Platform optimises drug dose combinations
For decades, doctors and scientists have predicted that personalised medicine—tailoring drug doses and combinations to people's specific diseases and body chemistry—would be the future of health care. A team of UCLA bioengineers and surgeons has taken a major step toward that reality.
The researchers, from the UCLA schools of dentistry, engineering and medicine, developed a technology platform called phenotypic personalised medicine, or PPM, which can accurately identify a person's optimal drug and dose combinations throughout an entire course of treatment.
Their research is the cover article of the peer-reviewed journal Science Translational Medicine, a publication of the American Association for the Advancement of Science.
Unlike other approaches to personalised medicine currently being tested, PPM doesn't require complex, time-consuming analysis of a patient's genetic information or of the disease's cellular makeup. Instead, it produces a personalised drug regimen based on information about a person's phenotype—biological traits that could include anything from blood pressure to the size of a tumor or the health of a specific organ.
Dean Ho, UCLA School of Dentistry and UCLA Henry Samueli School of Engineering and Applied Science, said one of the platform's remarkable capabilities is its ability to produce graphs personalised for each individual patient that represent precisely how they respond to treatment.
The graphs plot the drug dose along the horizontal axis and the patient's response to treatment on the vertical axis. Remarkably, every person produces a graph in the shape of a parabola and that parabola dictates how doctors should proceed with the treatment.
Each person's unique curve provides doctors with a visual guide to determine the exact doses of medicine they should prescribe as the treatment continues, which Ho said is the key to achieving truly personalised medicine.
Among other things, the approach will allow doctors to prescribe the precise amount of medicine needed to shrink a tumor or ensure the body doesn't reject an organ, for example, as opposed to using a higher, "standard" dose that's recommended based on an average of how all patients have responded in the past.
Another benefit of PPM is that it can be recalibrated in real time to adapt to changes during treatment—for example if a person undergoes surgery or develops an infection, or if their organ function changes over time, any of which could mean that drug dosages or combinations need to be modified.
The new study evaluated eight people who had recently received liver transplants. Most transplant patients take an immunosuppressive drug called tacrolimus to prevent their bodies from rejecting the organ.
In general, doctors prescribe dosages of the drug based on how other patients have responded in the past, and they adjust those amounts if and when complications arise. In the UCLA research, four patients received care followed the traditional approach and four received treatment that was guided by PPM.

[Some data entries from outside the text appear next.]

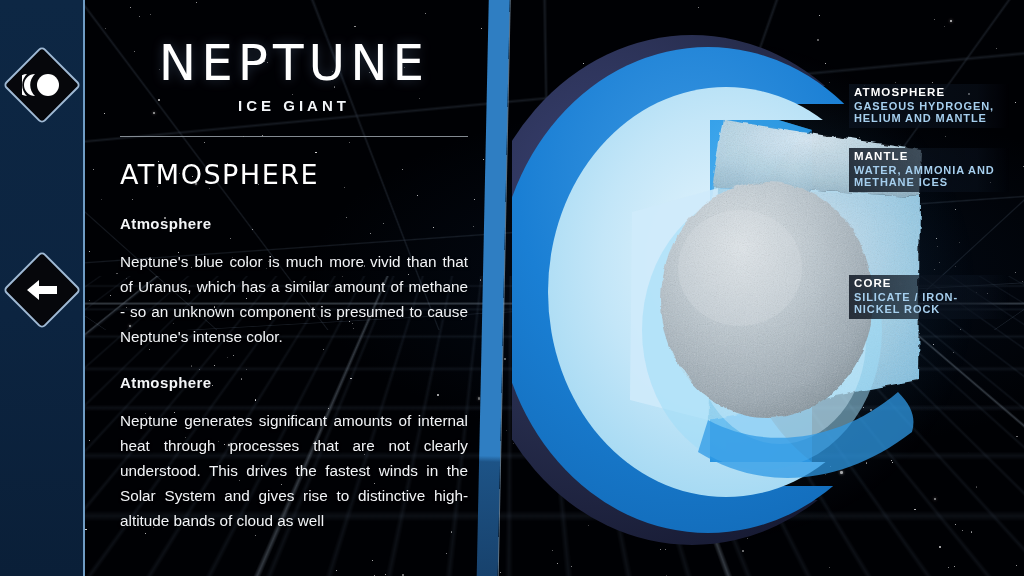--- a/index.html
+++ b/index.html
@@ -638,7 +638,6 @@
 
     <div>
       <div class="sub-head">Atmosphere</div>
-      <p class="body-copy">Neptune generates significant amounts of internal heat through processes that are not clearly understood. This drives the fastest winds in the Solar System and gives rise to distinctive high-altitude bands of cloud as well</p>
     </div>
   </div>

To know whether the PPM approach was successful, researchers wanted to see the amount of tacrolimus in each patient's body stay within the "ideal" range, as dictated by each patient's unique parabola-shaped graph. They found that those who were treated following PPM spent as much as 50% less time outside of that range than the patients whose treatment followed the traditional approach.
The team is using PPM in several other clinical trials, some of which are already underway, including for treating cancer and infectious diseases.